I have been very fortunate in my personal relations in Italy.  I have found always among Italians, both civilian and military, and from simple soldier to General, the most open friendliness, the most unsparing kindliness, the most happy spirit of good fellowship.  And on my journey home I closed my eyes and imagined myself back once more at Venice in full Summer, and at Milan, and at hospitable Ferrara, and at Rome in the Spring, and on the shores of the Bay of Naples, and out on Capri, and in the wonder world of Sicily,—­and always among friends.  And then my steps went back in fancy to the battlefields, where our guns had been in action.  I saw again the great peaks and the precipitous valleys of the Trentino.  I saw the wreck of liberated Asiago, ringed round with mountains whose sides were clothed with shattered pine trees, heavy with snow, and I went down once more by that astounding mountain road from Granezza to Marostica, with the Venetian Plain and all its cities spread out beneath my feet, and Venice herself on the far horizon, amid the shimmer of sunshine on the distant sea.  I stood again on the bridge at Bassano, looking up the Val Brenta, with Monte Grappa towering above me on my right hand, and then turning south-eastward across the level plain I heard again the rushing waters of the Piave and, crossing to the farther side, passed through Conegliano, burnt out and ravaged, and Vittorio Veneto, a name that will resound for ever, to the broken bridge over the Meduna, east of Pordenone, and the village of Nogaredo, whither I came as one of its first liberators.  And, as in a dream, I saw Udine, unspoilt and radiant as she was fifteen months ago, before Caporetto, and poor little Palmanova, as I last saw her, wreathed in the black smoke of her own burning, and the cypresses and the great church of Aquileia and the lagoons of Grado.

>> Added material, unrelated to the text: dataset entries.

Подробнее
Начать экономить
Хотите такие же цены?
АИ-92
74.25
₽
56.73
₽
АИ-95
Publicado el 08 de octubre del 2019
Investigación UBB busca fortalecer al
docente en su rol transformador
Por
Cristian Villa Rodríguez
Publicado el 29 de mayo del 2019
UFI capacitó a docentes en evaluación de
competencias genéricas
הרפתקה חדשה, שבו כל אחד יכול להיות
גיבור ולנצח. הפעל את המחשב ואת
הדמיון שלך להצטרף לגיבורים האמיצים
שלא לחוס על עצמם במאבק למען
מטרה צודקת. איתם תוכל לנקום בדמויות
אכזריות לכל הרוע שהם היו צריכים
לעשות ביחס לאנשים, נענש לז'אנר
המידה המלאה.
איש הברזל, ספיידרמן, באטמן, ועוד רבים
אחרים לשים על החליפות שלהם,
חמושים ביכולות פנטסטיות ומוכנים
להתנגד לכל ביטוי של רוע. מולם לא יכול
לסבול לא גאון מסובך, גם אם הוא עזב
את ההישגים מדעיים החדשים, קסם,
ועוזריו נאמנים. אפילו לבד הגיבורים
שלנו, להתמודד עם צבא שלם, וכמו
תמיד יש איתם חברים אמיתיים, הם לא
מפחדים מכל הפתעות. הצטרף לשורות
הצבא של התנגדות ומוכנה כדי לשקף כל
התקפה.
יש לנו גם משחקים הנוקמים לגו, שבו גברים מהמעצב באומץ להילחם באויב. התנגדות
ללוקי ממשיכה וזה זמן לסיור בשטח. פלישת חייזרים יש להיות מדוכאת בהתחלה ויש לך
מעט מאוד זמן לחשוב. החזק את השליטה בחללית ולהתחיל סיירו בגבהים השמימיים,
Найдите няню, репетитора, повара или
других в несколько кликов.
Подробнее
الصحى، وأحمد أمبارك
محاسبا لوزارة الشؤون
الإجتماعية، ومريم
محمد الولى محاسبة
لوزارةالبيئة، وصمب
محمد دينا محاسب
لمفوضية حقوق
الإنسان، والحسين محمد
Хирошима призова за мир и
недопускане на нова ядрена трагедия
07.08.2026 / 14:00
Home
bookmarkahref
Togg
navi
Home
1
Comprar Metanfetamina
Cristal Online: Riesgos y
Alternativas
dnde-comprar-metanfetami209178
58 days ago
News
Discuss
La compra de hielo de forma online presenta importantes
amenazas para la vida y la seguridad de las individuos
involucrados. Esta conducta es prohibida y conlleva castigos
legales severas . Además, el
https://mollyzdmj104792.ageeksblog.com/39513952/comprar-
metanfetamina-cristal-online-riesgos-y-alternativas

Then the flying feet of memory carried me beyond the Isonzo, up the wooded slopes of San Michele, where the dead lie thicker, and along the Vippacco, running swiftly between banks thick with acacias, and among the ruined suburbs of Gorizia, up towards those desolate lands, which for future generations of Italians will be, I think, the holiest ground of all,—­the bare summit of Monte Santo, and the mountain-locked tableland of Bainsizza, and the rocky, inexorable Carso.